Cristian Romero ha promesso di mettere tutto se stesso nelle ultime sette giornate rimanenti della Premier League, cercando di evitare una catastrofe sportiva per il Tottenham. Dopo la sconfitta devastante per 3-0 in casa contro il Nottingham Forest, gli Spurs sono precipitati al 17° posto in classifica, con lo spettro della retrocessione—la prima dalla 1977—che si fa sempre più concreto.
La sfida di domenica rappresentava un'occasione d'oro per invertire la rotta. Il Tottenham aveva costruito uno slancio positivo grazie al pareggio positivo a Liverpool e alla vittoria per 3-2 sul campo dell'Atletico Madrid, alimentando speranze di ritrovare la vittoria in campionato nel 2026. Circa 10mila tifosi hanno invaso le strade di High Road per dare il benvenuto alla squadra, creando un'atmosfera carica e passionale attorno allo stadio. I primi 45 minuti hanno mantenuto quella speranza: Richarlison ha mancato una chance di testa, l'attaccante ospite Igor Jesus ha colpito la traversa di testa ma poi ha sfruttato un'ingenuità nel recupero per portare avanti il Forest proprio al 45'.
Nel secondo tempo è arrivato il crollo. Nonostante la squadra avesse risposto con Mathys Tel che aveva trovato l'incrocio dei pali, gli Spurs hanno perso completamente il controllo della gara. Morgan Gibbs-White ha raddoppiato al 62', costringendo Igor Tudor a effettuare cambi che non hanno sortito effetto. Taiwo Awoniyi ha completato l'opera all'87', provocando un'emorragia di spettatori prima del fischio finale.
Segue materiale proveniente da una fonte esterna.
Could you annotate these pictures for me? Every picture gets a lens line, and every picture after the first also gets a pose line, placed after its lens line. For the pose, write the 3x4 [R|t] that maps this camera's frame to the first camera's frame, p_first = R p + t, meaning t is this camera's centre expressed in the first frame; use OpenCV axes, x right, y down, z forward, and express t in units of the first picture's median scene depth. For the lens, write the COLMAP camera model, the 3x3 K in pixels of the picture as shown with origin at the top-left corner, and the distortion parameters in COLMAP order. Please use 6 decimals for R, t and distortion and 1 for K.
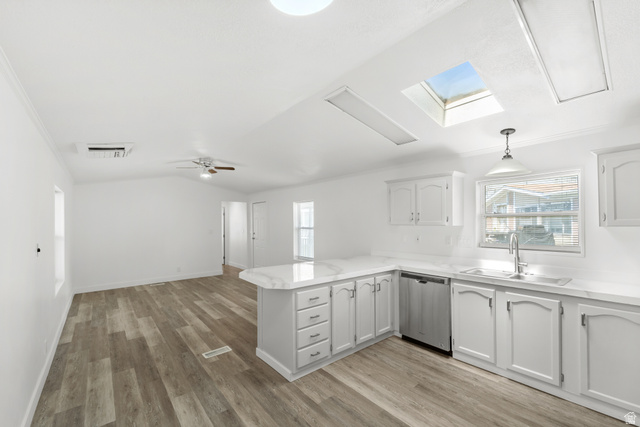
lens RADIAL K [[263.7, 0, 318.4], [0, 263.7, 223.3], [0, 0, 1]] dist [0.003218, -0.002298]
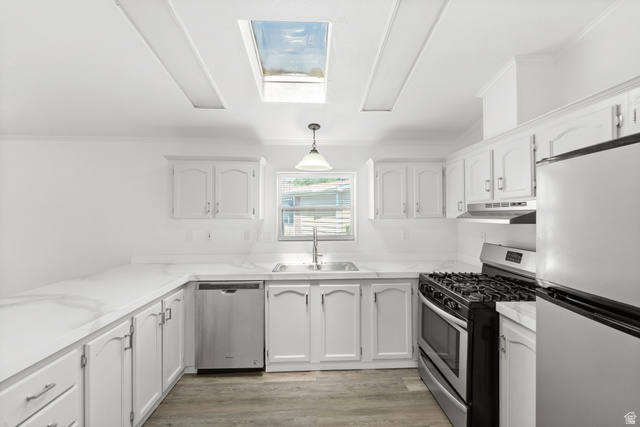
lens RADIAL K [[263.7, 0, 319.9], [0, 263.7, 214.3], [0, 0, 1]] dist [0.003218, -0.002298]
pose [[0.601482, 0.006256, 0.798862, -0.073356], [-0.001826, 0.999977, -0.006457, -0.001579], [-0.798884, 0.002425, 0.601480, 0.322813]]
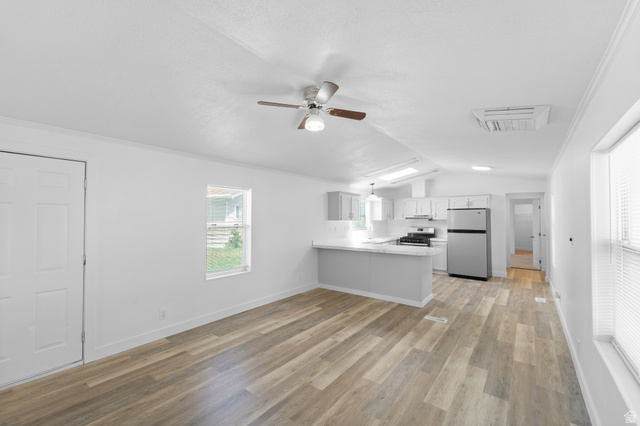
lens RADIAL K [[264.9, 0, 317.5], [0, 264.9, 214.1], [0, 0, 1]] dist [0.001615, -0.002057]
pose [[-0.201843, 0.022685, 0.979155, -1.512875], [0.003418, 0.999742, -0.022457, 0.003324], [-0.979412, -0.001186, -0.201869, 1.790735]]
«È stata una giornata difficile per tutti. Prima di tutto, voglio ringraziare i tifosi per il supporto straordinario che ci hanno dato, oggi e sempre», ha dichiarato Romero a margine della partita. «La prima frazione di gioco è stata buona, non abbiamo subito gol, ma poi nel recupero abbiamo commesso un errore ingenuo. Non è facile, ma devo concentrarmi su queste ultime sette finali che ci rimangono. Prometto di metterci il 200% in ognuna di esse e di restare uniti come gruppo».
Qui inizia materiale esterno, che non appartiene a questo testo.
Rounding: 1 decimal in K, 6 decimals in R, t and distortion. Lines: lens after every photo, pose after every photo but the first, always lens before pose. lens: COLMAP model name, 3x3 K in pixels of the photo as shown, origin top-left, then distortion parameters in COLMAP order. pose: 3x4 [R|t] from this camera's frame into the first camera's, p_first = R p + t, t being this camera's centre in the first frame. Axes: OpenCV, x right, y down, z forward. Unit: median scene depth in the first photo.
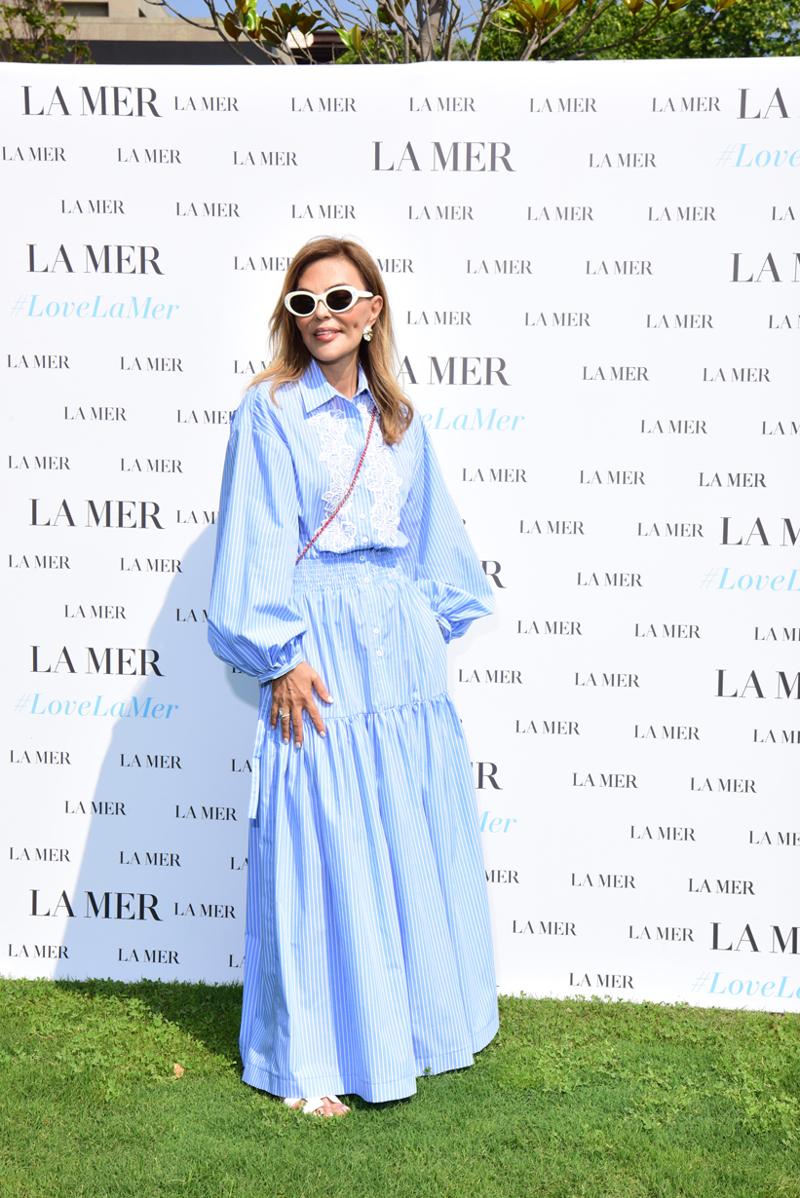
lens RADIAL K [[2182.1, 0, 403.8], [0, 2182.1, 599.8], [0, 0, 1]] dist [0.284736, 0.000000]
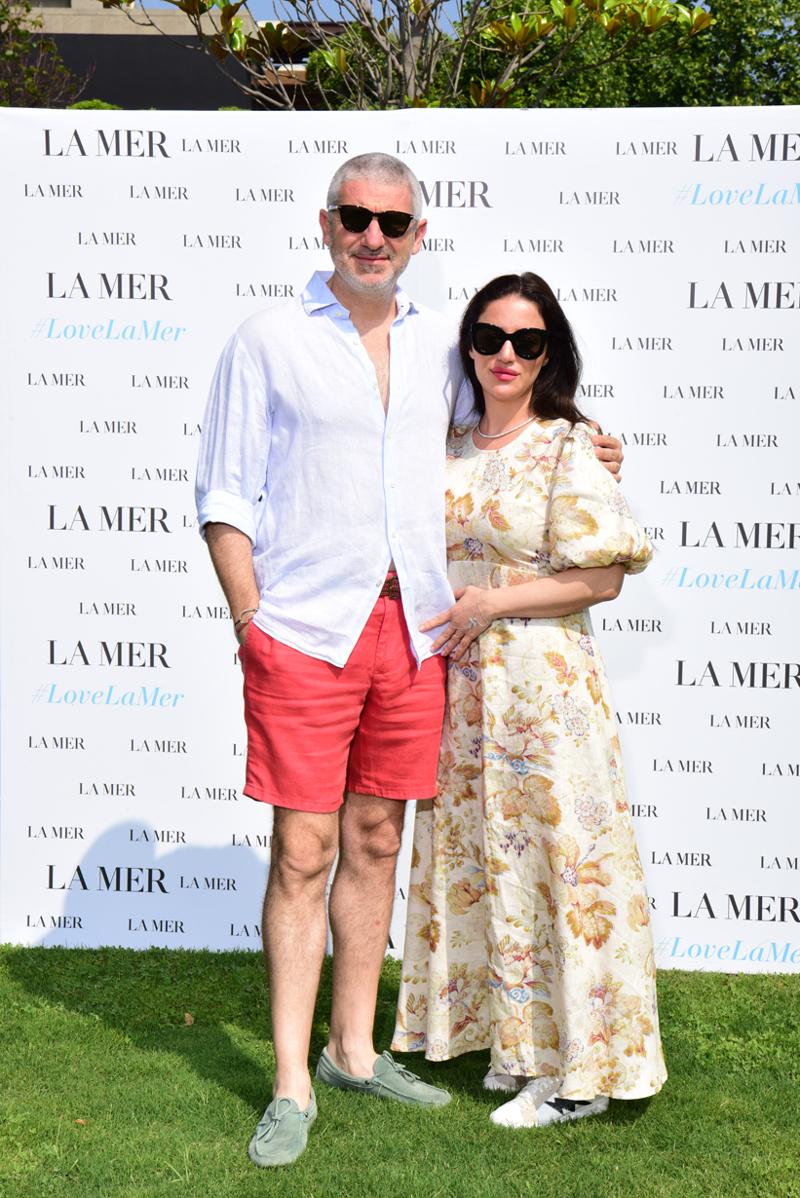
lens RADIAL K [[2358.9, 0, 398.7], [0, 2358.9, 601.1], [0, 0, 1]] dist [0.310645, 0.000000]
pose [[0.999971, -0.000407, 0.007621, -0.005278], [0.000480, 0.999953, -0.009632, 0.013381], [-0.007616, 0.009635, 0.999925, -0.181478]]
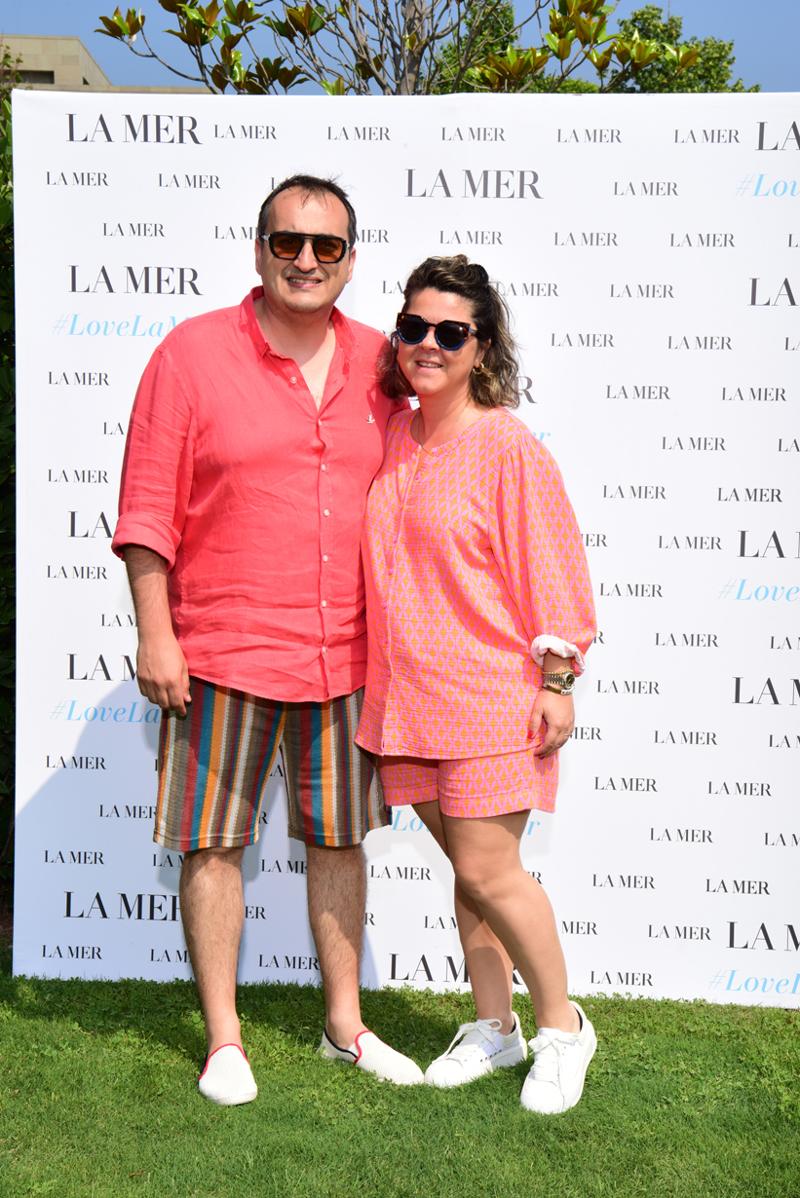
lens RADIAL K [[2081.7, 0, 399.8], [0, 2081.7, 596.4], [0, 0, 1]] dist [0.263231, 0.000000]
pose [[0.999252, 0.003508, 0.038503, -0.053663], [-0.002590, 0.999712, -0.023847, 0.017555], [-0.038576, 0.023730, 0.998974, 0.013089]]
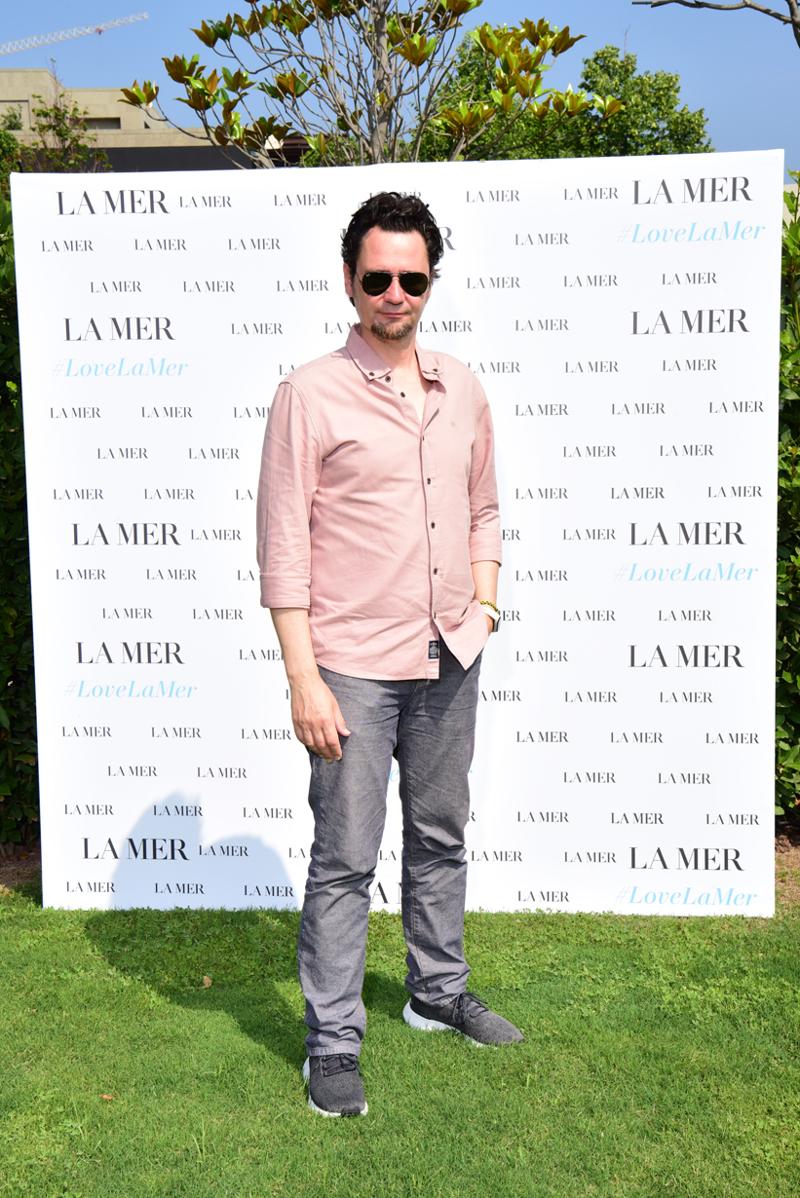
lens RADIAL K [[1724.3, 0, 402.9], [0, 1724.3, 599.1], [0, 0, 1]] dist [0.162446, 0.000000]
pose [[0.999353, -0.029550, 0.020500, -0.005207], [0.029325, 0.999507, 0.011172, -0.009096], [-0.020820, -0.010563, 0.999727, 0.021207]]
Il capitano ha assunto la responsabilità della crisi, sottolineando come sia lui il primo a doversi prendere carico della situazione negativa. Resta comunque la speranza negli ultimi sette turni, che il Tottenham affronterà tra pause dedicate agli impegni delle nazionali. La prossima sfida casalinga è fissata per il 18 aprile contro il Brighton, quando i tifosi avranno nuovamente l'occasione di spingere i loro beniamini verso il riscatto. La striscia negativa dei bianconeri in Premier League tocca ormai i 13 match senza successi, la peggiore prestazione casalinga della stagione: 10 sconfitte tra le mura amiche.